## What the task requires
Leave every picture out, and write out the remaining entries exactly.

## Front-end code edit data
Segment Open

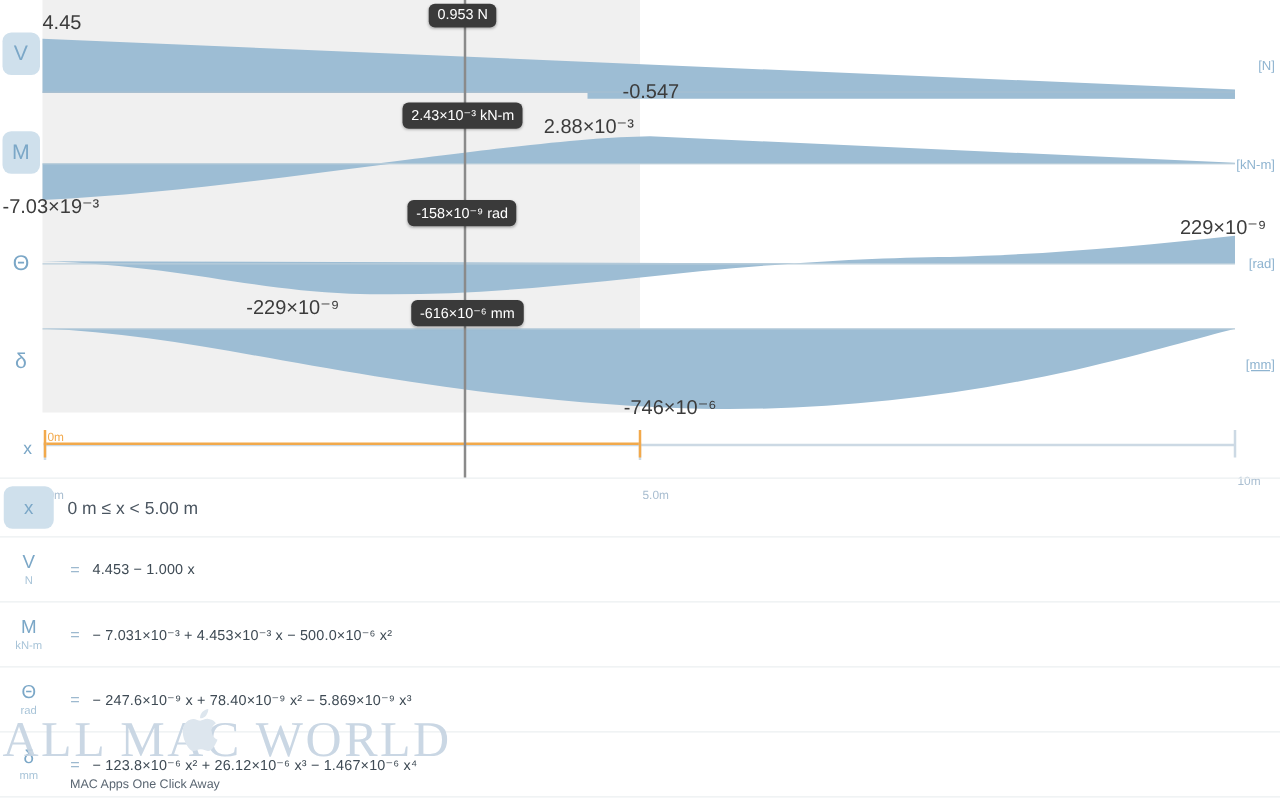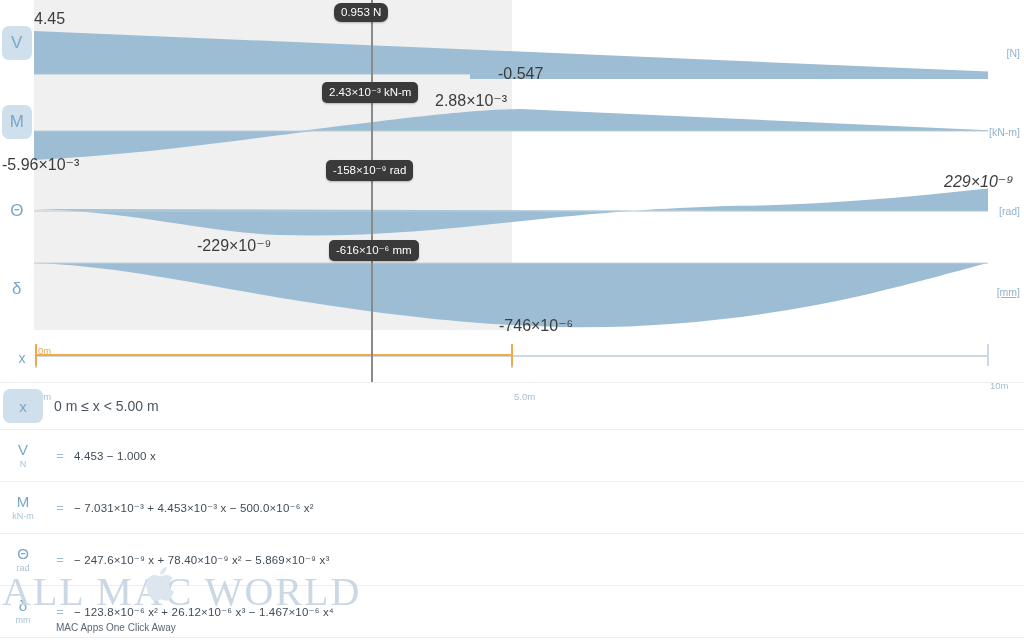--- a/index.html
+++ b/index.html
@@ -298,7 +298,7 @@
     <div class="val" style="left:944px; top:172px;font-style:italic;">229×10⁻⁹</div>
     <div class="val" style="left:499px; top:316px;">-746×10⁻⁶</div>
 
-    <div class="pill" style="left:334px; top:3px;border-radius:7px;">0.953 N</div>
+    <div class="pill" style="left:343px; top:3px;">0.953 N</div>
     <div class="pill" style="left:322px; top:82px;">2.43×10⁻³ kN-m</div>
     <div class="pill" style="left:326px; top:160px;">-158×10⁻⁹ rad</div>
     <div class="pill" style="left:329px; top:240px;">-616×10⁻⁶ mm</div>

Segment Closed

## Final answer
--- a/index.html
+++ b/index.html
@@ -298,7 +298,7 @@
     <div class="val" style="left:944px; top:172px;font-style:italic;">229×10⁻⁹</div>
     <div class="val" style="left:499px; top:316px;">-746×10⁻⁶</div>
 
-    <div class="pill" style="left:334px; top:3px;border-radius:7px;">0.953 N</div>
+    <div class="pill" style="left:343px; top:3px;">0.953 N</div>
     <div class="pill" style="left:322px; top:82px;">2.43×10⁻³ kN-m</div>
     <div class="pill" style="left:326px; top:160px;">-158×10⁻⁹ rad</div>
     <div class="pill" style="left:329px; top:240px;">-616×10⁻⁶ mm</div>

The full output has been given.